Не напрашивайся на неприятности, — сказал он себе. — Морские офицеры объединяли группы опытных моряков, неопытных моряков — и сухопутных солдат — в настоящие экипажи с тех пор, как появились морские офицеры. Здесь не так уж много разницы. Ну, кроме того факта, что ты собираешься двинуть очередную чертовски лучшую штуку на четырнадцать тысяч миль и за весь рейс все равно получишь только пять пятидневок на тренировки! Почему-то это кажется несправедливым.
Он снова фыркнул, затем выпустил кольцо дыма к потолку. Он наблюдал, как она плывет вверх, затем снова посмотрел на Ската.
— Ну, в таком случае, полагаю, я должен сказать верховному адмиралу, что мы готовы к отплытию, не так ли?
* * *Боже мой, какой красивый корабль, — подумала Шарлиэн Армак, выходя из экипажа под звуки золотистых труб и оглушительный гром ожидающих ее подданных. Она направилась вдоль двойной шеренги отдающих честь имперских стражников к ожидающему ее помосту, Эдуирд Сихампер следовал за ней по пятам даже здесь, но ее взгляд приковался к кораблю, стоящему на единственном якоре у побережья Теллесберга, и она знала, что никогда не видела более великолепного судна.
Это было правдой, хотя красота «Гвилима Мэнтира» сильно отличалась от красоты галер, которые предшествовали ему, или галеонов, затмеваемых его величественным присутствием. Это была угловатая, суровая красота, возвышающаяся из воды, как плавучий утес. Или как остров, увенчанный крепостными стенами и башнями. Его единственная мачта, поднятая всего на сотню ярдов, предназначалась исключительно для вывешивания сигнальных флагов, а не для размещения парусины. Толстая капсула для впередсмотрящего находилась более чем в ста футах над уровнем воды, и трубы вздымались с чистой, высокомерной суровостью спинных пластин огромного дракона.

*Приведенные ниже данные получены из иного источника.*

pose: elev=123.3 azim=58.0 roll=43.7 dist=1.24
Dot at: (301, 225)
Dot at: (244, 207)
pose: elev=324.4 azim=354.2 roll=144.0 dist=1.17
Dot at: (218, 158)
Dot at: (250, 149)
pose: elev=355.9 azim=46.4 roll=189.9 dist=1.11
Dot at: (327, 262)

В отличие от традиционного абсолютно черного цвета галеонов ИЧФ или более ранних броненосцев, его корпус и орудийные щиты были окрашены в темно-сине-серый цвет, в то время как его надстройки и трубы были окрашены в то, что Алфрид Хиндрик и Эдуирд Хаусмин назвали «дымчато-серым», хотя колпаки труб и мачты были непрозрачного черного цвета. Вероятно, потому, что в конце концов именно такого цвета дым все равно должен был выходить из его дымовых труб.

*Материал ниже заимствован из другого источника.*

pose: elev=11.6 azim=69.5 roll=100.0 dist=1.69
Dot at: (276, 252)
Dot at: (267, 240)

Орудия на его барбетах, торчащие из казематов или в защищенных палубных креплениях, обещали неумолимую смерть и разрушение, но в них тоже была своя красота — красота функциональности, цели. Как и его длинная, изящная совершенность, резко изогнутый нос и расклешенные носовые обводы, то, как он сидел в воде, будто живое существо в своей стихии.

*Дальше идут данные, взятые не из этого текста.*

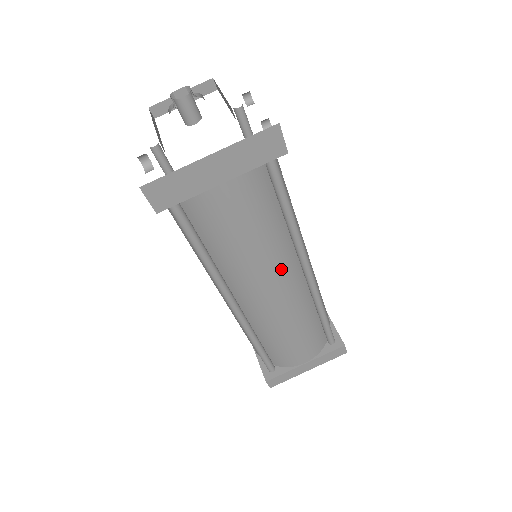
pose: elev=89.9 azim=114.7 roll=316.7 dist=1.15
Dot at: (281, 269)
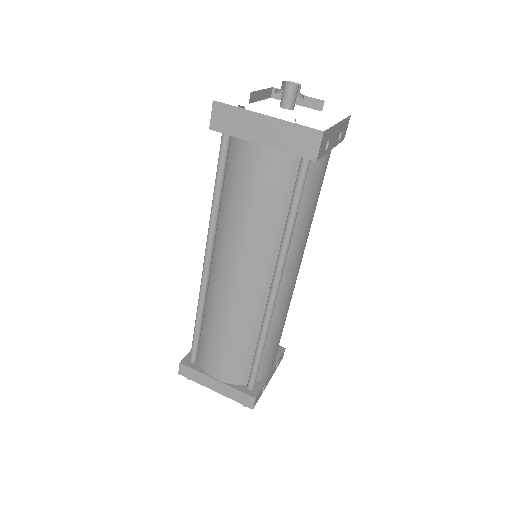
Dot at: (255, 262)
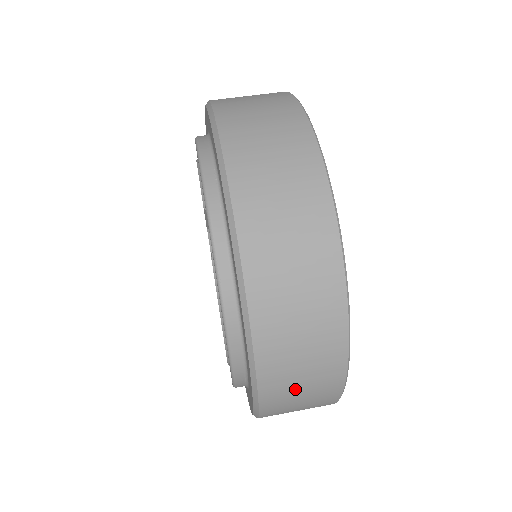
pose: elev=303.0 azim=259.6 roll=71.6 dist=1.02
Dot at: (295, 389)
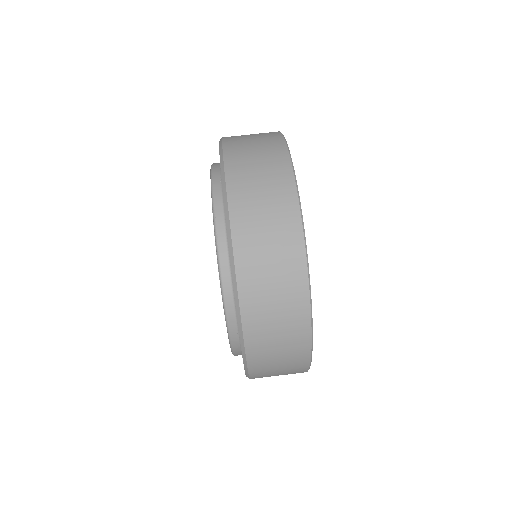
Dot at: occluded
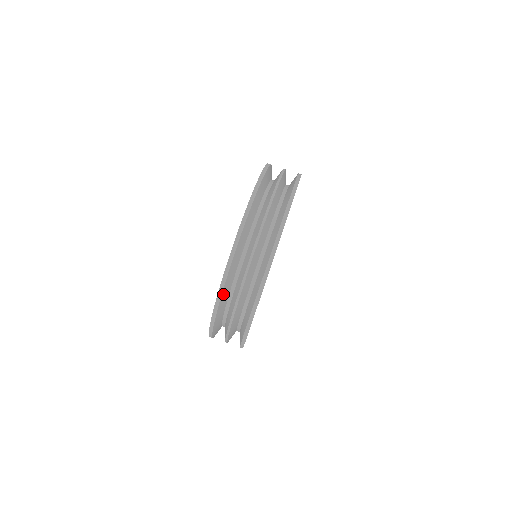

Небо Теллесберга представляло собой голубой купол, ограниченный впечатляющими грядами кучевых облаков. Они громоздились на южном и восточном горизонтах, медленно, почти незаметно катясь на северо-запад, ярко-белые вверху и затененно-серые внизу. Морские птицы и виверны гавани носились на ветру, перекликаясь друг с другом, ныряя за особенно соблазнительными обломками, а небольшие суда кружили вокруг ожидающего военного корабля, держась на почтительном расстоянии и все же почему-то походя на крылатых жителей гавани.
Двойные столбы дыма поднимались из труб «Гвилима Мэнтира», и белый пар поднимался над ним, когда открывались предохранительные клапаны. Он был готов — жаждал — уйти, — подумала Шарлиэн, поднимаясь по ступенькам помоста.
Мейкел Стейнейр, его брат и Хэлком Барнс — последние двое в парадной форме, с парадными мечами на боку — уже были там. Они низко поклонились ей, а затем настала ее очередь поцеловать кольцо архиепископа.